While the first book was more focused on Alex’s discovery of his powers and his past, Superhighway 2 focuses on the consequences of using those powers. Due to his poor choices, Alex now finds himself being hunted by two groups; the Russians and the CIA. Is there any way for him to repair the damage he has done? Can Alex turn his life around and find a way to live happily, or is he destined to remain on the run like his father before him?
For all his power and wealth, Alex is still a teenager at the start of the book, which means he makes a lot of stupid decisions. He also makes some really good ones, which makes him an interesting character. It can be difficult at times to decide if you like him or hate him. This same back and forth exists even after he becomes an adult.
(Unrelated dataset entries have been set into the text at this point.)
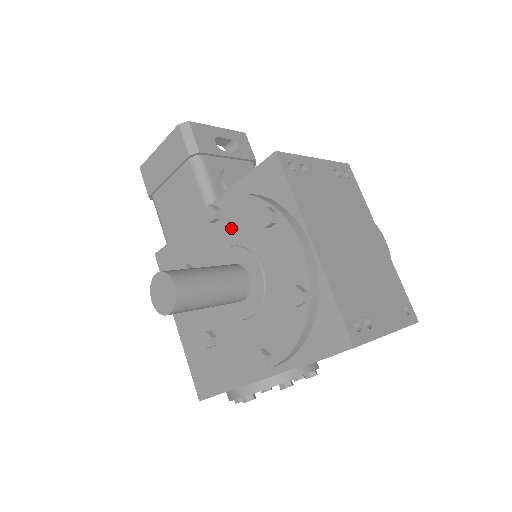
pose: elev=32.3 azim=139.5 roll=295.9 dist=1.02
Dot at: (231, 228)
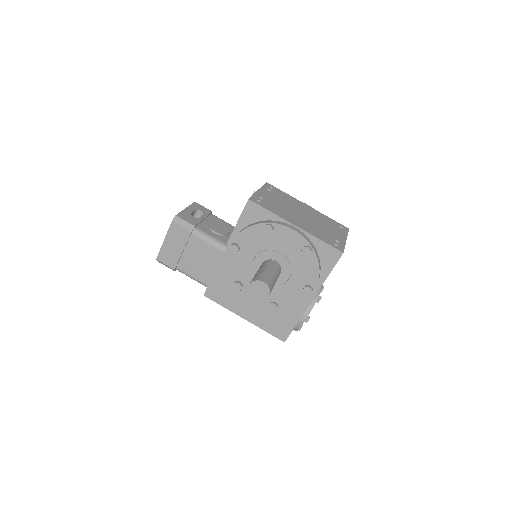
Dot at: (250, 247)
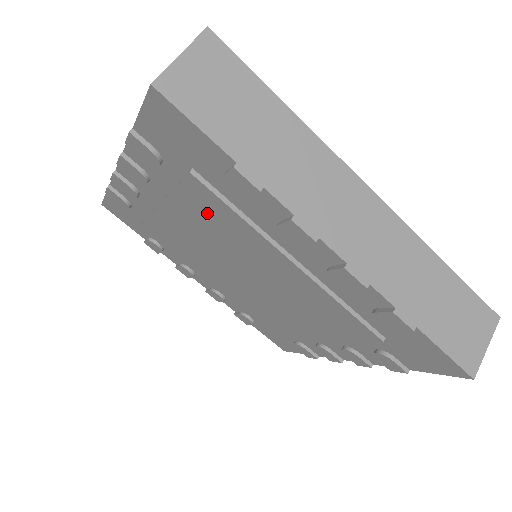
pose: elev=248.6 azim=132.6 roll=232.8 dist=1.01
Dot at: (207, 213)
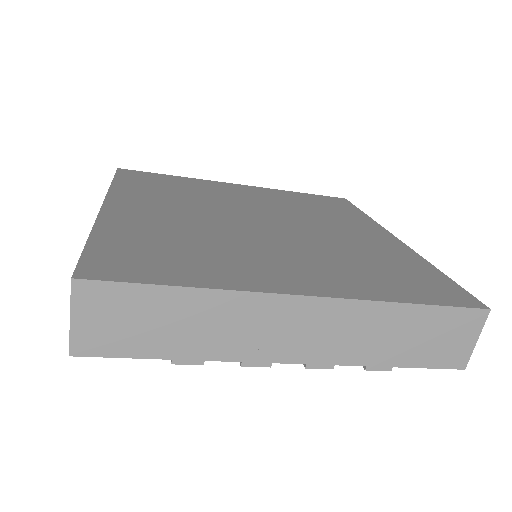
Dot at: occluded
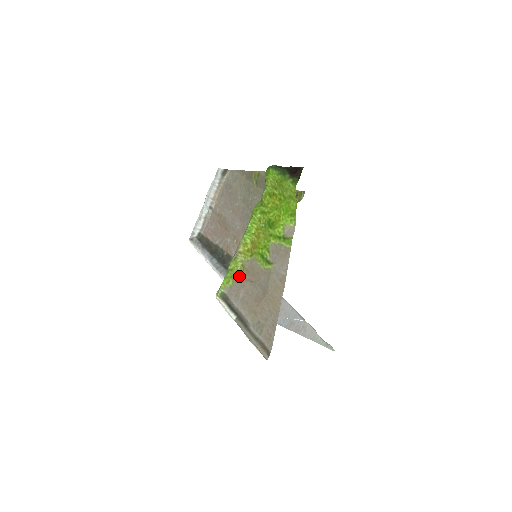
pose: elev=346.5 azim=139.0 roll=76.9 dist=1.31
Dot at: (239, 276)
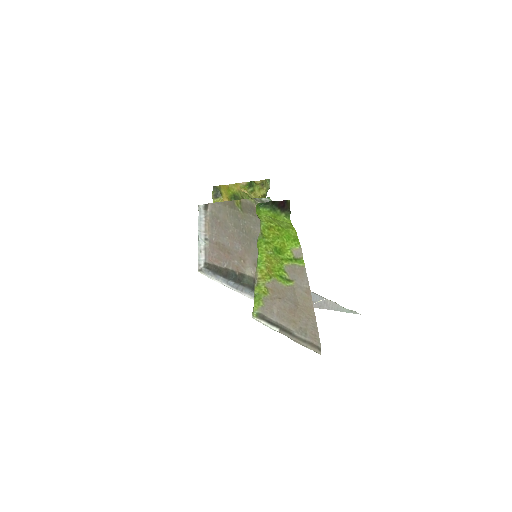
Dot at: (266, 296)
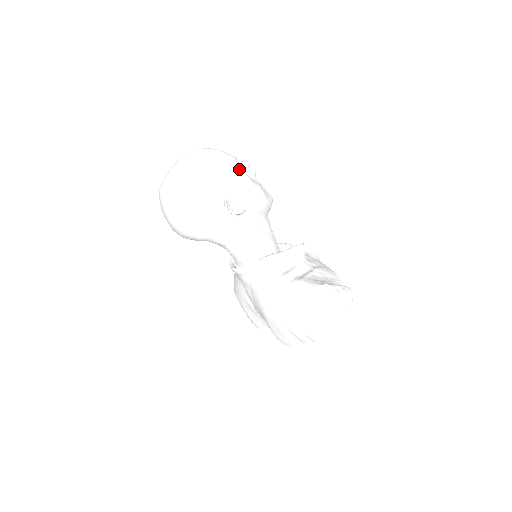
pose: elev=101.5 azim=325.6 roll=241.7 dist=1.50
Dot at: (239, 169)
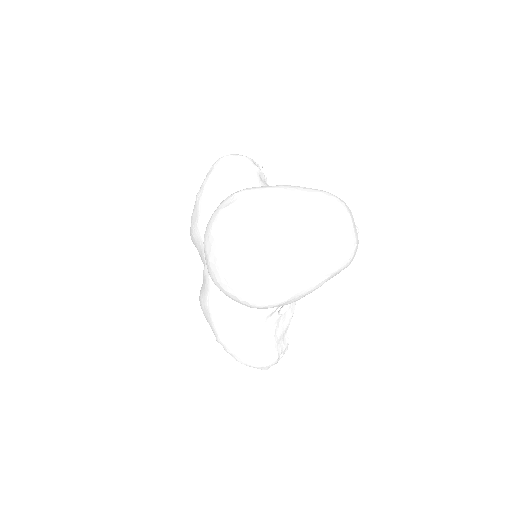
Dot at: occluded
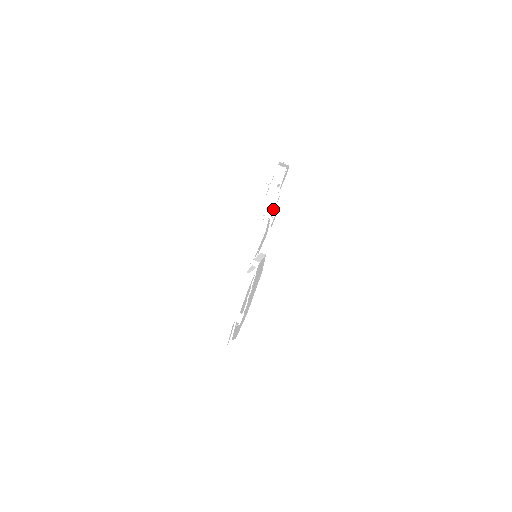
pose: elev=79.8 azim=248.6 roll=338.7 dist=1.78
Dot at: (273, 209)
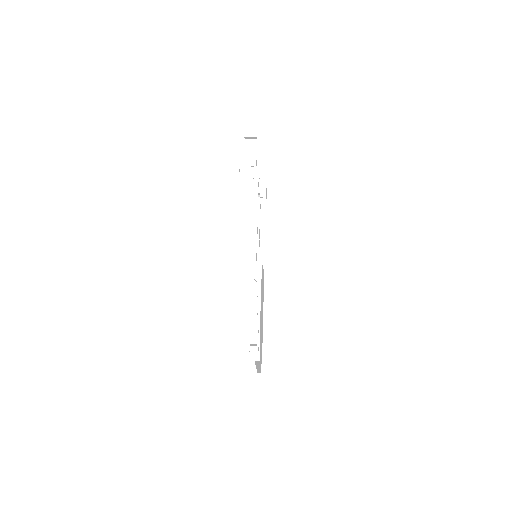
Dot at: (256, 196)
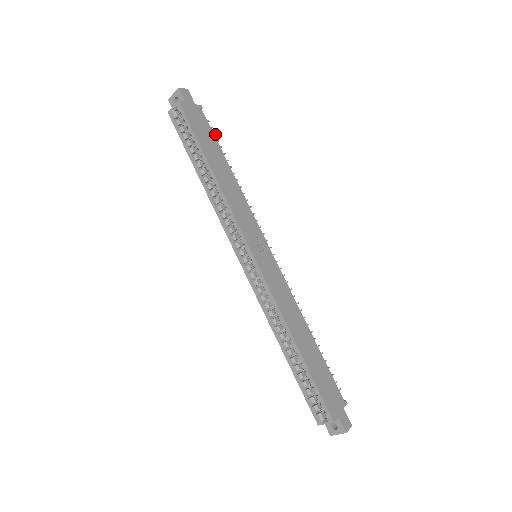
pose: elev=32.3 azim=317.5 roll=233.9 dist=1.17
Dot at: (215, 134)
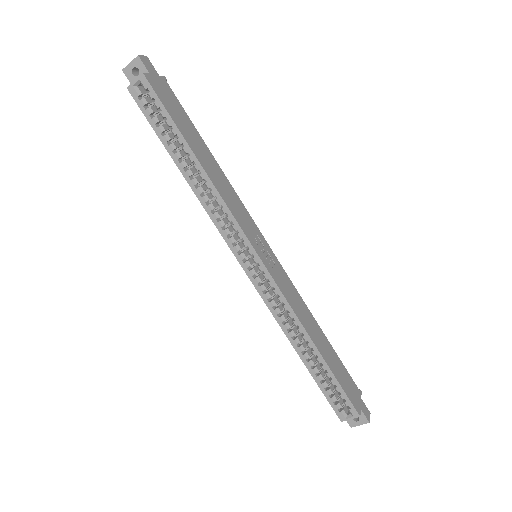
Dot at: occluded
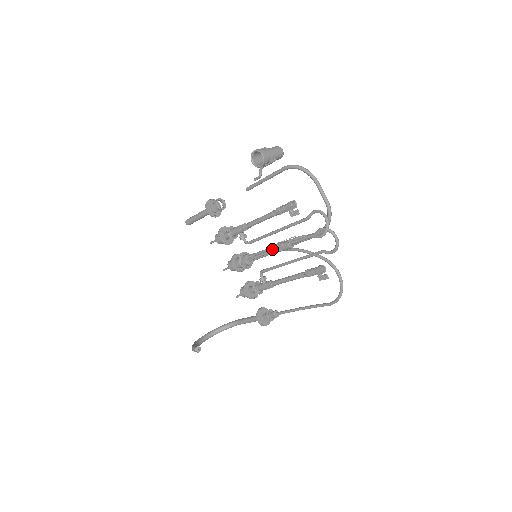
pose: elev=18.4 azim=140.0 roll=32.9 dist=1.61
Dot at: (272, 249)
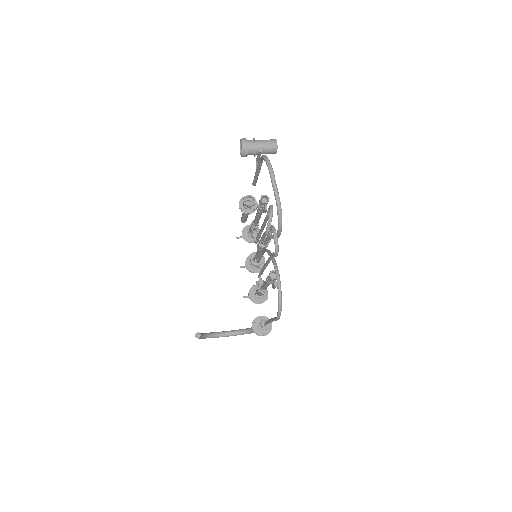
Dot at: occluded
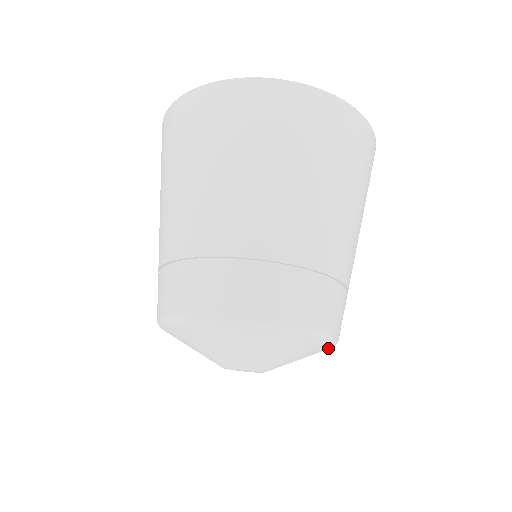
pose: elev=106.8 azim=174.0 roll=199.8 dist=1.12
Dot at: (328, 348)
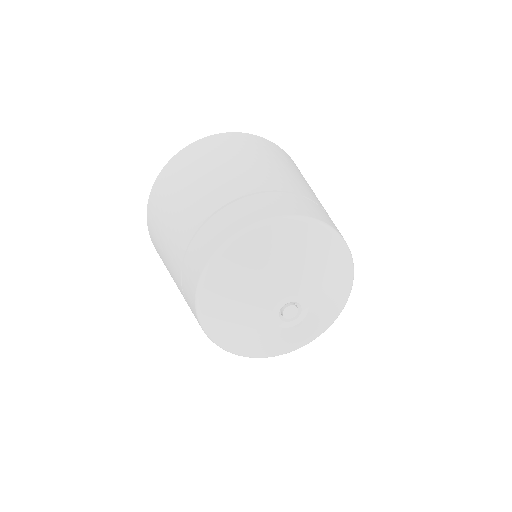
Dot at: (343, 304)
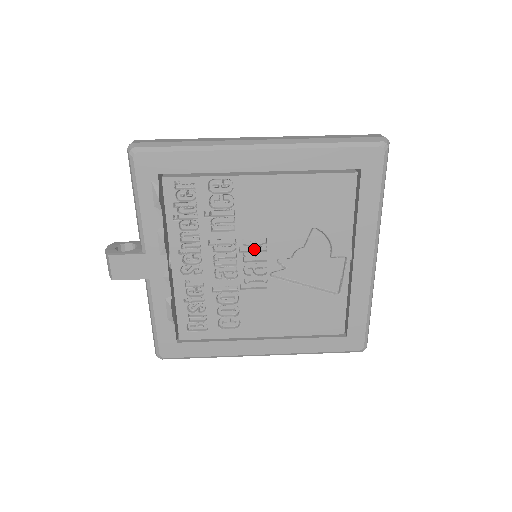
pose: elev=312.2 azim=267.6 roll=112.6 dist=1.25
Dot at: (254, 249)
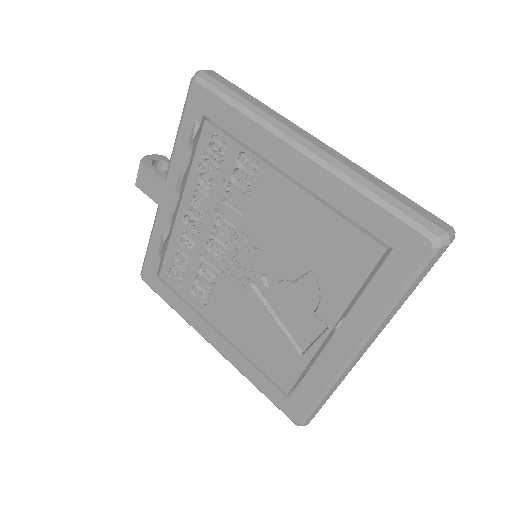
Dot at: (250, 247)
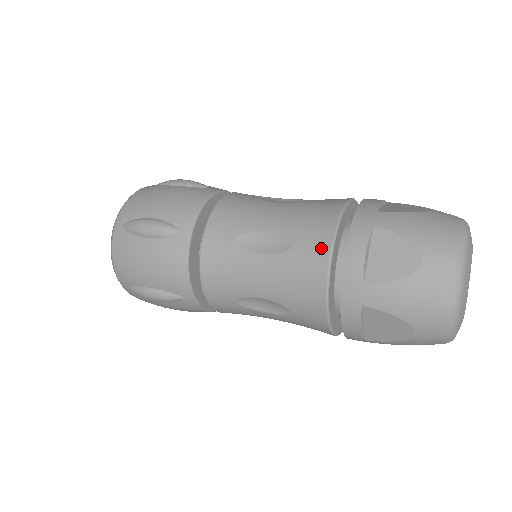
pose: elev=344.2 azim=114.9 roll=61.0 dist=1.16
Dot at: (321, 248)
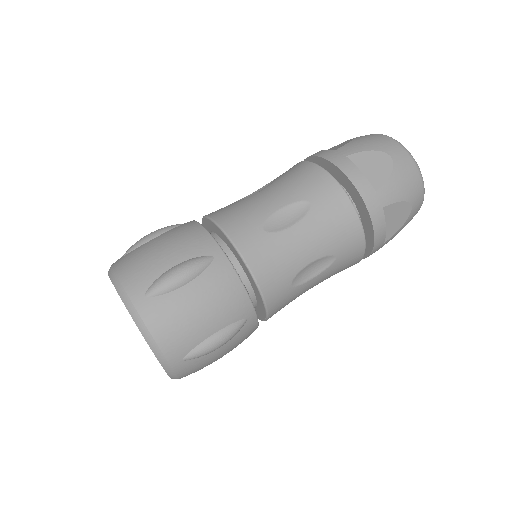
Dot at: (358, 246)
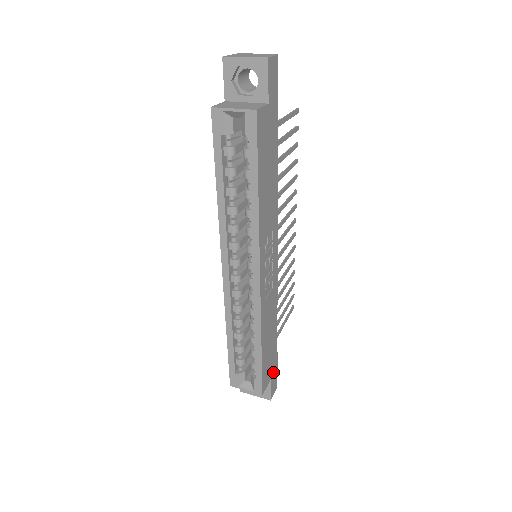
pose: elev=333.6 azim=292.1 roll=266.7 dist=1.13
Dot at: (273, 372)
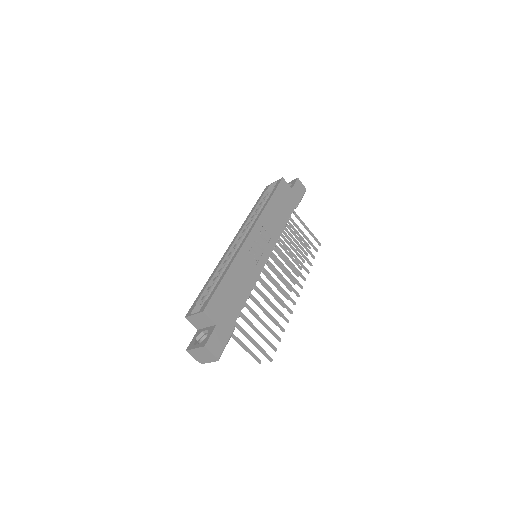
Dot at: (222, 328)
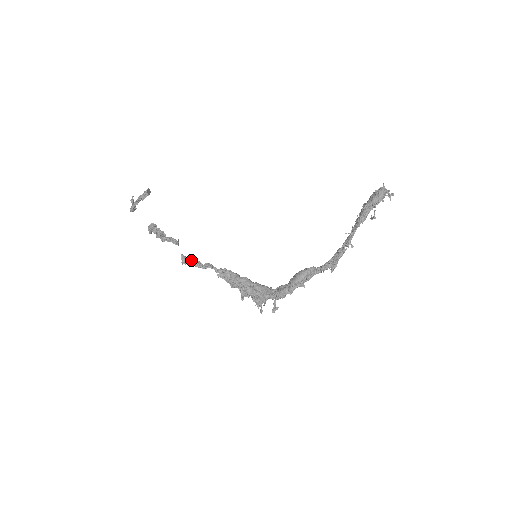
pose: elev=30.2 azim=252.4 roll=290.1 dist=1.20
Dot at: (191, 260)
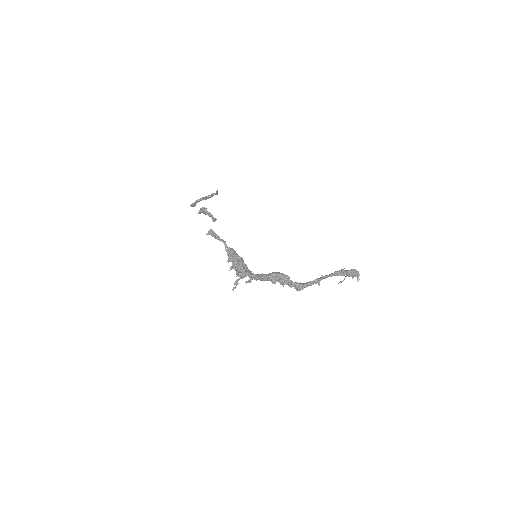
Dot at: (215, 233)
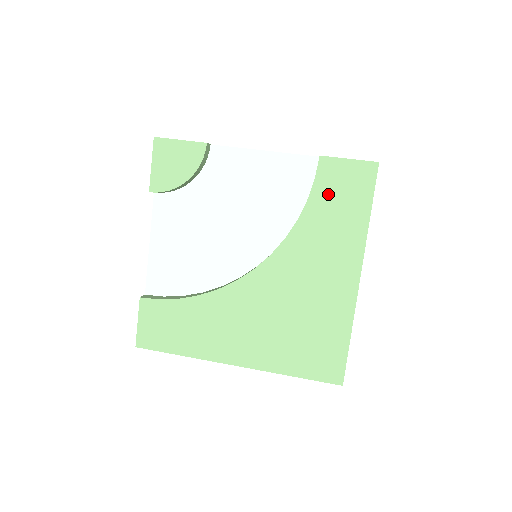
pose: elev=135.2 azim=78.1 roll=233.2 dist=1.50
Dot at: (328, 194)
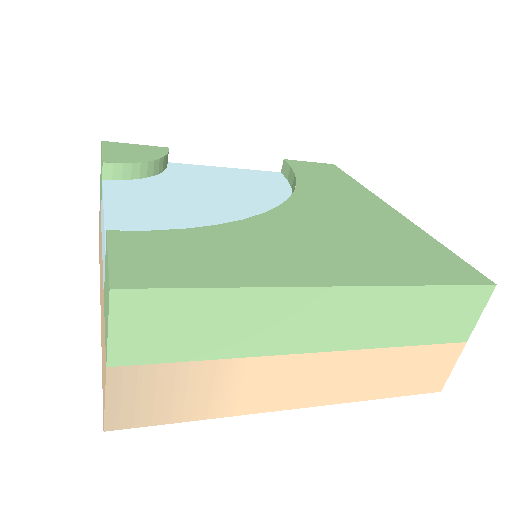
Dot at: (310, 173)
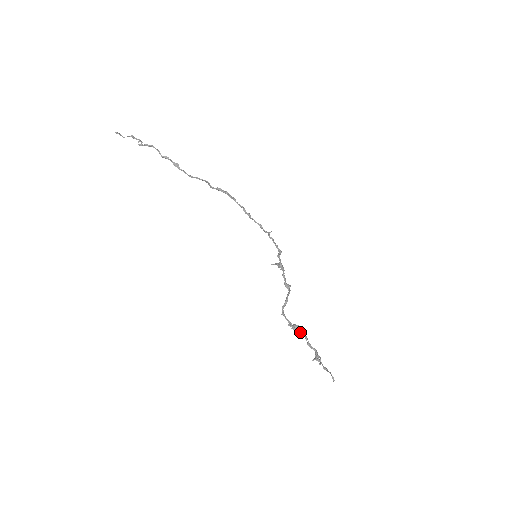
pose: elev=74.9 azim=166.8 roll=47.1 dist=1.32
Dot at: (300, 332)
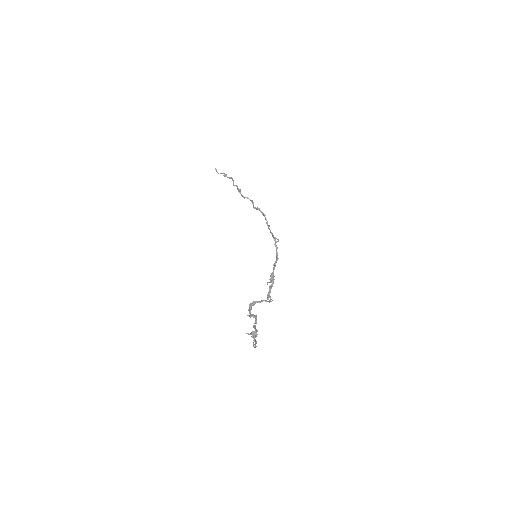
Dot at: (254, 317)
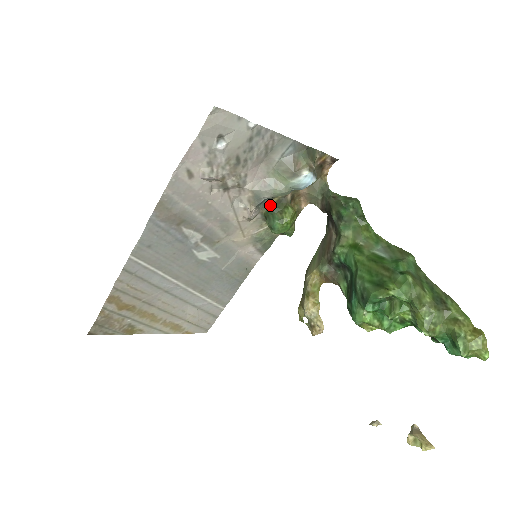
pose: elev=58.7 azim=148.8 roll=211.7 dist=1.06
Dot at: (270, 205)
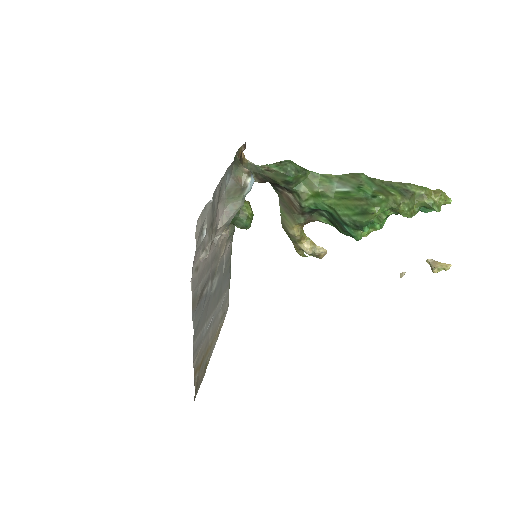
Dot at: occluded
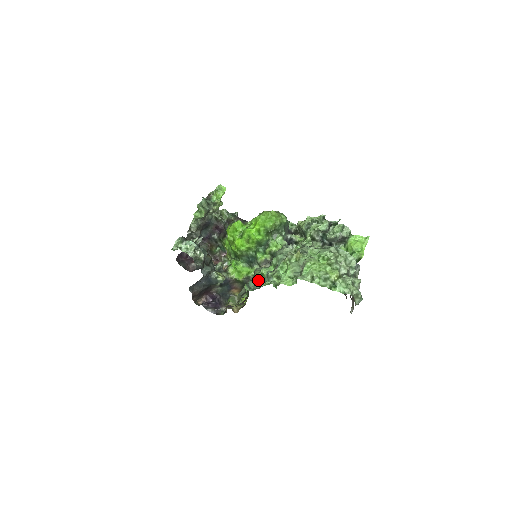
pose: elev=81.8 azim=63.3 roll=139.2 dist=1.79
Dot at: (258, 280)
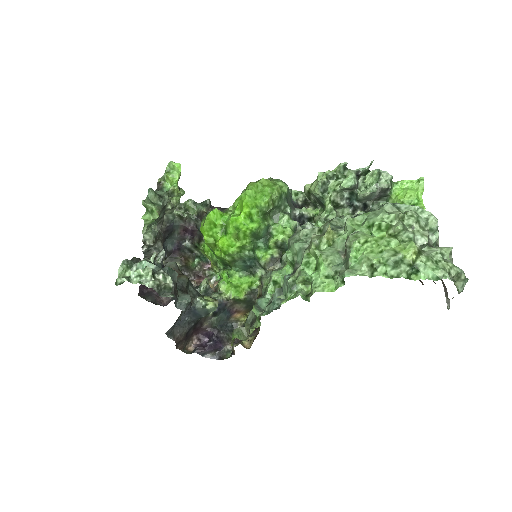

If you’re a fan of compelling dialogue, you will not find it here. When the characters do speak, their conversations are short and don’t offer a lot of substance. Also, I found the character development to be lacking in some ways. Most of the secondary characters come across as one-dimensional, and this makes it hard to relate to them. Alex’s personality does go through a lot of changes during the story, which is nice, but I would have liked to see similar development with some of the other characters.
This isn’t a series that I would recommend for young readers. Although the main character is a teenager, there is still a lot of adult content throughout the story that I would not consider appropriate for younger age groups, namely the sex and constant drug use. Older teenagers and adults would be the proper audience in my opinion.
I did find a few grammatical errors, but overall this book seems to have been edited better than the first one. It is always nice to see an author’s writing improve over time. It shows that they are serious about their work.
I rate Superhighway 2 as 3 out of 4 stars. The plot is interesting, and if it wasn’t for the poor dialogue and character development, I would have rated it as a perfect 4. It’s a quick, but enjoyable read, for any lover of science fiction.